**About this task**: Go through the records and write each one out again exactly.

————

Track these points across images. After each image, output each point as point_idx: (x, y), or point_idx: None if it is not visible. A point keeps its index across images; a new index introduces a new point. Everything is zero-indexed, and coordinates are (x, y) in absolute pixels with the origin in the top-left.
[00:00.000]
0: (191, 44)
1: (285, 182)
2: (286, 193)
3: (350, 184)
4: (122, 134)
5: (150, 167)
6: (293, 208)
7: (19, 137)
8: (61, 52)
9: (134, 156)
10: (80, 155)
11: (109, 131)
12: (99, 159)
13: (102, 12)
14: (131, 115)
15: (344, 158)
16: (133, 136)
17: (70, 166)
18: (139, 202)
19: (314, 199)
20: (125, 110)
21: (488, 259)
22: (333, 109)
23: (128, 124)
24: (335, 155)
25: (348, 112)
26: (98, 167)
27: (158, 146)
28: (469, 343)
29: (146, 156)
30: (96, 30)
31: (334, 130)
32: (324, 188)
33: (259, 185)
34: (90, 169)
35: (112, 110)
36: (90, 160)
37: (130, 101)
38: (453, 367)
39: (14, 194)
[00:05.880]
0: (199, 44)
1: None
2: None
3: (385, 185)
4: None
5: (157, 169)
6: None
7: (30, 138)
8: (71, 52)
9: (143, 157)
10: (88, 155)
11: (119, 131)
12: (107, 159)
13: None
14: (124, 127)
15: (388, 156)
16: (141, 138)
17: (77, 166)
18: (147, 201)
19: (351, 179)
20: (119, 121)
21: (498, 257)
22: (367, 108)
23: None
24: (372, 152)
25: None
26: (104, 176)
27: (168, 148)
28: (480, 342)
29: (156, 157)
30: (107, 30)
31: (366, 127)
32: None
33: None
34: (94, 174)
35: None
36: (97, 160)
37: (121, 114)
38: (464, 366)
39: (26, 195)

————

**Answer to this problem**:
Track these points across images. After each image, output each point as point_idx: (x, y), or point_idx: None if it is not visible. A point keeps its index across images; a new index introduces a new point. Everything is zero-indexed, and coordinates are (x, y) in absolute pixels with the origin in the top-left.
[00:00.000]
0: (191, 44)
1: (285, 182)
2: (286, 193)
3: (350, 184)
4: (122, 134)
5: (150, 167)
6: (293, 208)
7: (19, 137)
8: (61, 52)
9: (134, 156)
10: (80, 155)
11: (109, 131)
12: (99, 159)
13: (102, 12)
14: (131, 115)
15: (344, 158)
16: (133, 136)
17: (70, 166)
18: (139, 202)
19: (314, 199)
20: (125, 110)
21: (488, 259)
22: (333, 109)
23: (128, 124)
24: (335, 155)
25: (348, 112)
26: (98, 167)
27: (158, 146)
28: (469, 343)
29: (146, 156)
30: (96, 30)
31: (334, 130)
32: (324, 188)
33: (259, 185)
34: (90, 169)
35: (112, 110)
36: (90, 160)
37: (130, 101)
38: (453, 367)
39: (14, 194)
[00:05.880]
0: (199, 44)
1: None
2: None
3: (385, 185)
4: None
5: (157, 169)
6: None
7: (30, 138)
8: (71, 52)
9: (143, 157)
10: (88, 155)
11: (119, 131)
12: (107, 159)
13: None
14: (124, 127)
15: (388, 156)
16: (141, 138)
17: (77, 166)
18: (147, 201)
19: (351, 179)
20: (119, 121)
21: (498, 257)
22: (367, 108)
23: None
24: (372, 152)
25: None
26: (104, 176)
27: (168, 148)
28: (480, 342)
29: (156, 157)
30: (107, 30)
31: (366, 127)
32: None
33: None
34: (94, 174)
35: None
36: (97, 160)
37: (121, 114)
38: (464, 366)
39: (26, 195)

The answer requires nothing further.